==== 文書の抜粋
北海道新聞の気がかりな記事…「今あるダムの活用を」

北海道新聞(2016年12月10日朝刊)に、今あるダムの活用をと題して、元・国交省河川局長・竹村公太郎さんに聞くという記事について、鵜呑みにしてしまうマスメディアの危険性に気がついていただきたいと願い、当会より警鐘する。

 

北海道新聞2016年12月10日朝刊

ダムの水を貯めた湛水域では、どこも湖水に面した山の斜面がズリ落ちる地すべりが見られる。10%かさ上げで水位が上昇すれば、新たな地すべりを誘引させることにならないか?地震や地すべりで、津波が発生した場合、満水位のダム堤体への負荷はどうなるのだろうか…?ご丁寧なことに、囲み枠で「あとがき」に、こう書かれている。「ダムの有効活用は防災にも直結…首都直下型地震や南海トラフ巨大地震が起きた際には、地震に強い水力発電が、復旧、復興を支える可能性が大きいことも覚えておきたい」…と。311の東日本大震災で、どれだけのダムが崩壊して下流域の人命を奪ったことか。これこそ覚えておいてもらいたいものだ。この記事にある旧ダムのかさ上げ例としている夕張のシューパロダムや青森県の津軽ダムのいずれも、新規に建設された大規模ダムであることに過ぎない。あたかも既存ダムを活用して電力を増やす旨い話。これは単に大規模ダム建設の推進を目的とした記事であることに変わりない。
========
==== 提示資料
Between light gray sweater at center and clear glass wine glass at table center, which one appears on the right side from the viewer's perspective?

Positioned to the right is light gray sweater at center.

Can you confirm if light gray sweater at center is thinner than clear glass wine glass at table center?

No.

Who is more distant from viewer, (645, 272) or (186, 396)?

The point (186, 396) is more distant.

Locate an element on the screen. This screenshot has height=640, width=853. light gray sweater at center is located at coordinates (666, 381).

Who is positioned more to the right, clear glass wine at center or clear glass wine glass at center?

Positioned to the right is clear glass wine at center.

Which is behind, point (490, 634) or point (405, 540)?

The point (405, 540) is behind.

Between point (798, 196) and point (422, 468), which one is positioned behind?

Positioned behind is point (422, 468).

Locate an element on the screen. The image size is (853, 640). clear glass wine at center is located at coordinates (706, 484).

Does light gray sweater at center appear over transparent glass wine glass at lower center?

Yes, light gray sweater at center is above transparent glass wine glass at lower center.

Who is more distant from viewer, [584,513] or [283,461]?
========
• **作業一覧**
1. この抜粋について、次の問いに答えてください。
(a) 取り上げられている北海道新聞の記事は、何年何月何日の朝刊に載ったものですか。
(b) その記事で話を聞かれた人物の名前と、その人物の元の役職は何ですか。
(c) 旧ダムのかさ上げ例とされた青森県のダムの名前は何ですか。
2. この抜粋の「ダムの水を貯めた湛水域では、」から「記事であることに変わりない。」までを、「地すべり」を「土砂崩れ」に置き換えて書き直してください。

• **問題の解答**
1.
(a) 2016年12月10日の朝刊です。
(b) 竹村公太郎さんで、元・国交省河川局長です。
(c) 津軽ダムです。

2.
ダムの水を貯めた湛水域では、どこも湖水に面した山の斜面がズリ落ちる土砂崩れが見られる。10%かさ上げで水位が上昇すれば、新たな土砂崩れを誘引させることにならないか?地震や土砂崩れで、津波が発生した場合、満水位のダム堤体への負荷はどうなるのだろうか…?ご丁寧なことに、囲み枠で「あとがき」に、こう書かれている。「ダムの有効活用は防災にも直結…首都直下型地震や南海トラフ巨大地震が起きた際には、地震に強い水力発電が、復旧、復興を支える可能性が大きいことも覚えておきたい」…と。311の東日本大震災で、どれだけのダムが崩壊して下流域の人命を奪ったことか。これこそ覚えておいてもらいたいものだ。この記事にある旧ダムのかさ上げ例としている夕張のシューパロダムや青森県の津軽ダムのいずれも、新規に建設された大規模ダムであることに過ぎない。あたかも既存ダムを活用して電力を増やす旨い話。これは単に大規模ダム建設の推進を目的とした記事であることに変わりない。